FarmTogether is also listed with the SEC as an exempt reporting adviser.
All of the deals on the FarmTogether platform contain investments from executives at the company. Seeing those at the top participating in deals should give investors a level of confidence in the quality and safety of deals on the platform.
On their website, FarmTogether boasts strong overall returns in the range of 7 – 13% net of fees. This is impressive given their tendency to take on low volatility projects. Over time, farmland as an asset class has produced an average return of about 11.5%. This compares to an 11% return from the S&P 500 over the same time period.
The returns generated by FarmTogether come in two forms: capital appreciation, and income. Capital appreciation is generated when a property is sold for more than it was bought for. Income, on the other hand, is generated when farmland is rented out to farmers to use.
Depending on the particular deal, sometimes the bulk of the return will come from appreciation and sometimes it will be income. For example, a recently closed deal has an expected return of 12.1%, 11.2% of which will come from income. In this case, the deal was an already-operating farm that was profitable and wasn't expected to appreciate much.
In general, FarmTogether estimates a 3 – 9% of the returns to be in the form of income, and the rest to be appreciation.
They pay income distributions either quarterly, semi-annually, or annually directly to investors' bank accounts. They pay out appreciation at the end of the holding period when they sell the property.
So far, 17 deals have been funded through the FarmTogether platform. The most recent of which was a $22 million deal which set the record for the largest single-asset crowdfunded farmland investment to date. As the platform is still fairly new, no deals on the FarmTogether platform have reached completion yet.

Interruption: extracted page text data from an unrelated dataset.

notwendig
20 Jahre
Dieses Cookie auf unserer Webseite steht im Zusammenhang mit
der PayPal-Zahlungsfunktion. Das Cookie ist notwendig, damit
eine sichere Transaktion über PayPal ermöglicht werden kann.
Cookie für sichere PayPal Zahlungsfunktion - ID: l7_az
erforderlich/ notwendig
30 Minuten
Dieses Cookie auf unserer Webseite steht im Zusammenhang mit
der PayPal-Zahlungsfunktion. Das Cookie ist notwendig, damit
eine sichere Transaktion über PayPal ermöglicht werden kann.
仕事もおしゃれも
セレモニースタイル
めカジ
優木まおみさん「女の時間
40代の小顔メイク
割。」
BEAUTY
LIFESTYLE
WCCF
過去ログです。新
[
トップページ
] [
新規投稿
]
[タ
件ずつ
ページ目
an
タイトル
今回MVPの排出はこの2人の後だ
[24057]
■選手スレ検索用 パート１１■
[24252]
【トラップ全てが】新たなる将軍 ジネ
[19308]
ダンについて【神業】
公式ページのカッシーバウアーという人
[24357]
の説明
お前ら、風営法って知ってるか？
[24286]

The fees for each deal on the platform tend to vary, but they list them clearly for investors to see. Through their use of technology and increased efficiency, these fees tend to be much lower than what you are likely to find on other crowdfunded real estate deals.
In general, all deals will include two fees: a 1-2% upfront fee when purchasing a new investment and a 1-2% per year asset management fee.
- Skilled management team with extensive experience in agriculture and farmland investing.
- International investors are able to participate in deals on the platform.
- Full flexibility in exactly how much money to invest in each deal.
- Ability to access sole ownership bespoke deals through FarmTogether's deal sourcing pipeline.
- Investment size calculator provides an immediate snapshot of the predicted investment over time.
- Simple onboarding process allows investors to quickly begin browsing investment opportunities.
- Secondary market allows investors to potentially sell their shares early.
- Only accredited investors can participate in deals on the platform.
- $15,000 minimum investment may be out of reach for many investors.
- As a newer platform, we don't have data for an entire investment from purchase to sale.
FarmTogether Review: Final Thoughts
As far as crowdfunded farmland investing platforms go, FarmTogether has a lot of things going for it. With a middle-of-the-road minimum investment of $15,000, it is easy for investors to start by diversifying a small portion of their portfolio into farmland.
Additionally, the user-friendly interface and transparency provided by the platform make it easy for investors to feel confident. This includes their investment size calculator which is a unique and valuable offering of the platform.
However, the fact that the platform has only been around for a few years means that we don't have a massive amount of data. Plenty of deals have been funded on the platform, but not enough time has passed to see them through to sale.
With the growing popularity of platforms like FarmTogether, we're only becoming more confident in the asset class as a whole. As the saying goes “the best time to plant a tree was 20 years ago, the second-best time is today.“
So whether you choose to invest with FarmTogether or one of the many other farmland investing platforms out there, happy investing!